Cette pluie continue me rend mélancolique.
Et puis, des dizaines de fois je me suis rendue sur ce terrain, là-bas à quelques kilomètres le long du rivage, pour tenter d'y faire survivre une petite chartreuse très courageuse et ses deux chatons. C'est que ce lieu est particulier. Un champ qui descend sur une des plus belles criques de l'île. Au pied des falaises, l'océan tout bleu, même quand il pleut. J'aime lire là-bas, au pied du totem. Pile là où ce très cher ami vit la plupart du temps, quand il n'est pas ailleurs, trop loin sur le continent comme en ce moment.
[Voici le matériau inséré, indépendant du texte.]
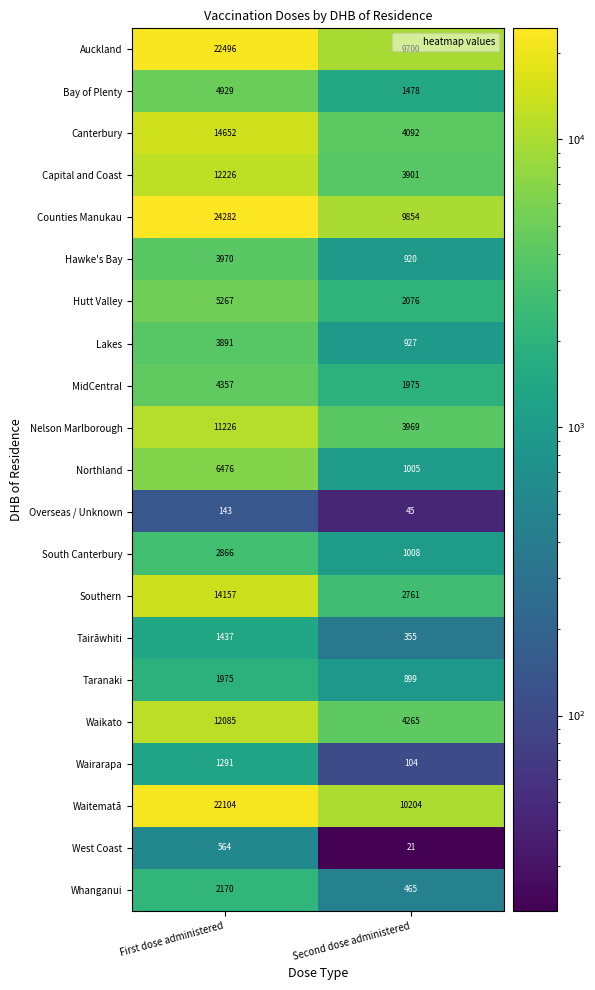

List the series in order of their peak value, highest first.

Counties Manukau, Auckland, Waitematā, Canterbury, Southern, Capital and Coast, Waikato, Nelson Marlborough, Northland, Hutt Valley, Bay of Plenty, MidCentral, Hawke's Bay, Lakes, South Canterbury, Whanganui, Taranaki, Tairāwhiti, Wairarapa, West Coast, Overseas / Unknown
Mélodie, c'était son nom tout naze, m'a apprivoisée dès le lendemain du départ de cet ami, ma muse, alors que je venai sur ses terres en quête de je sais pas quoi.
Immédiatement, je l'ai rebaptisée Nakata, du nom de ce héros improbable qui parle si bien le chat.
Mais voilà, depuis l'ouverture de la chasse, je la croisai moins souvent elle et ses chatons.
J'en reviens tout juste. N'y trouvant personne, j'ai passé quelques coups de fils.
Les chatons sont morts gelés avant hier. La chatte, je sais pas. Peut-être m'observait-elle perchée sur une branche d'un de ces majestueux pins maritimes. Ou elle a gelé, elle aussi.
Quelque chose a disparu de ce lieu, y emportant mes récentes habitudes.
J'y reviendrai demain, si les chasseurs sont ailleurs et que le climat est plus favorable, peut-être reviendra-t-elle miauler à mes pieds.
Je culpabilise, c'est con.
C'était bien prétentieux de penser que je pourrai faire du bien à cette petite famille.
Il fallait les choper et les foutre dans mon appart en attendant mieux. Je l'ai pas fait par égoïsme.
C'est con, mais je culpabilise.
Dehors, il pleut silencieusement sur l'océan. Et dans ma tête.